Plexiglas is a durable plastic compound that has a variety of uses. You can use plexiglass coatings/sheets to discourage bats from roosting on your deck (and pooping all over the place).
The smooth plexiglass surface makes it practically impossible for bats to catch a grip on your porch surface. Bats typically hang upside down using their feet for grounding. If a bat cannot attach itself to the porch surface, it will most likely move on in search of a better location.
Although plexiglass might have some level of investment (costs range from $10-$30 per square foot), the product provides a long-lasting solution to the bat menace on your living space.
You can always hire a professional to help you deal with bats on your terrace. Most professionals have experience dealing with such cases (and can readily help you eradicate the animals from your home).

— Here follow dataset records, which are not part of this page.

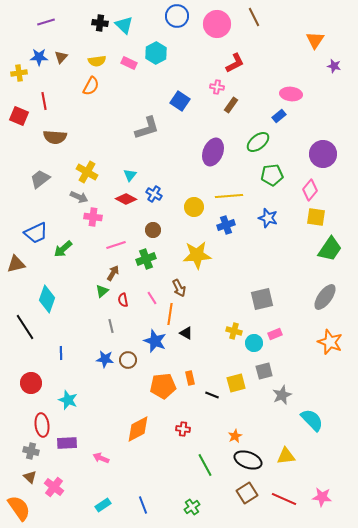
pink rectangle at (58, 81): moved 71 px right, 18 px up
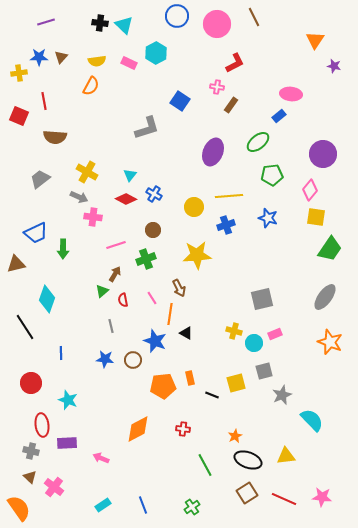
green arrow at (63, 249): rotated 48 degrees counterclockwise
brown arrow at (113, 273): moved 2 px right, 1 px down
brown circle at (128, 360): moved 5 px right
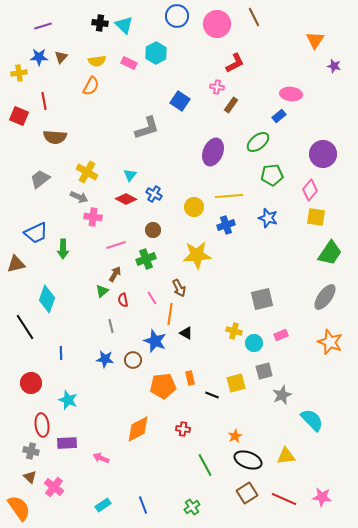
purple line at (46, 22): moved 3 px left, 4 px down
green trapezoid at (330, 249): moved 4 px down
pink rectangle at (275, 334): moved 6 px right, 1 px down
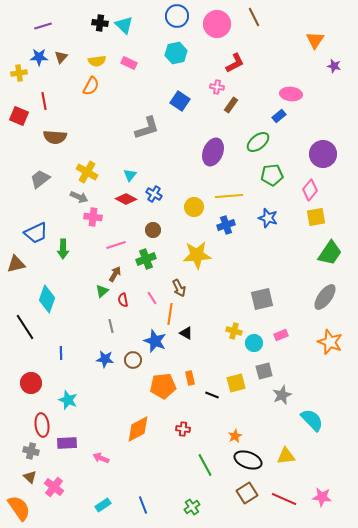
cyan hexagon at (156, 53): moved 20 px right; rotated 15 degrees clockwise
yellow square at (316, 217): rotated 18 degrees counterclockwise
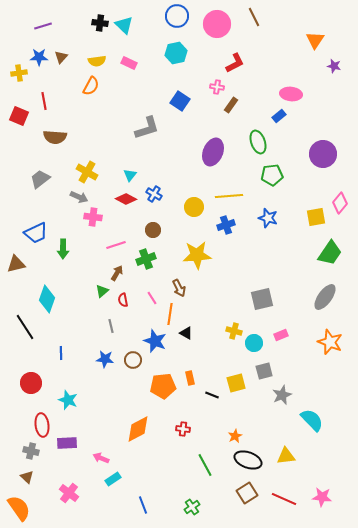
green ellipse at (258, 142): rotated 70 degrees counterclockwise
pink diamond at (310, 190): moved 30 px right, 13 px down
brown arrow at (115, 274): moved 2 px right, 1 px up
brown triangle at (30, 477): moved 3 px left
pink cross at (54, 487): moved 15 px right, 6 px down
cyan rectangle at (103, 505): moved 10 px right, 26 px up
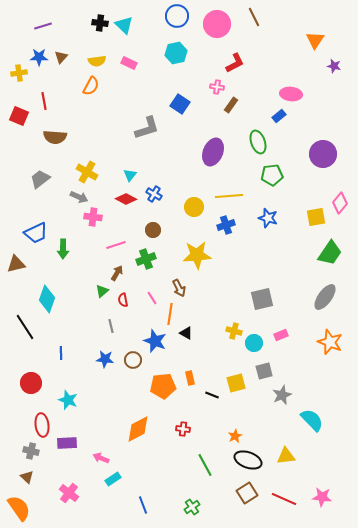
blue square at (180, 101): moved 3 px down
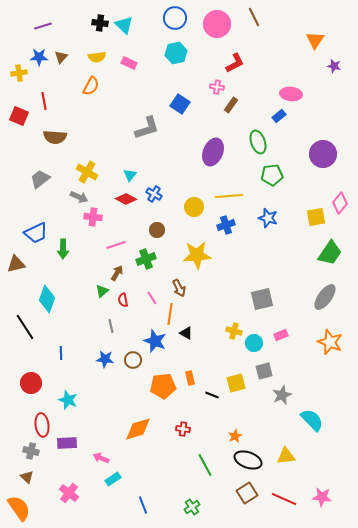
blue circle at (177, 16): moved 2 px left, 2 px down
yellow semicircle at (97, 61): moved 4 px up
brown circle at (153, 230): moved 4 px right
orange diamond at (138, 429): rotated 12 degrees clockwise
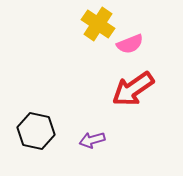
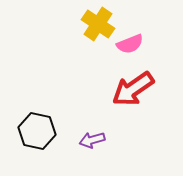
black hexagon: moved 1 px right
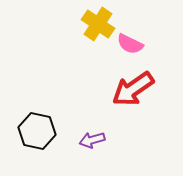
pink semicircle: rotated 48 degrees clockwise
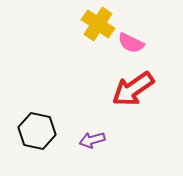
pink semicircle: moved 1 px right, 1 px up
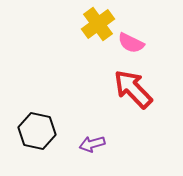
yellow cross: rotated 20 degrees clockwise
red arrow: rotated 81 degrees clockwise
purple arrow: moved 4 px down
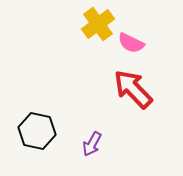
purple arrow: rotated 45 degrees counterclockwise
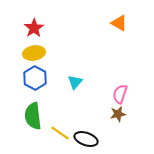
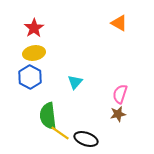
blue hexagon: moved 5 px left, 1 px up
green semicircle: moved 15 px right
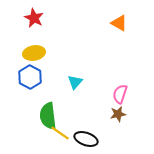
red star: moved 10 px up; rotated 12 degrees counterclockwise
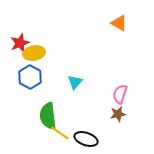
red star: moved 14 px left, 25 px down; rotated 24 degrees clockwise
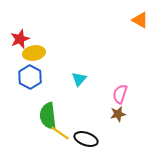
orange triangle: moved 21 px right, 3 px up
red star: moved 4 px up
cyan triangle: moved 4 px right, 3 px up
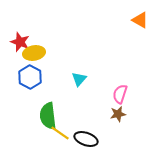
red star: moved 3 px down; rotated 30 degrees counterclockwise
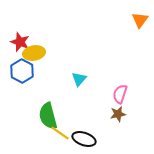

Besides, bat poop is not pleasant to clean. In some cases, it might require special chemicals to remove the stains and odor (which might linger even after the bats are long gone). You can hire bat specialists from online platforms or by considering those working within your area.
Most professionals charge between $300-$600 depending on the task, area labor regulations, etc.
What to do when you find bat droppings?
It’s vital to clean the space affected by bat droppings as soon as you notice the excrement. Bat droppings can pose a significant health hazard for kids, pets, and adults who may unknowingly bring them into the house.
It is also necessary to wear protective clothing such as latex gloves when collecting droppings and to disinfect surfaces when cleaning them.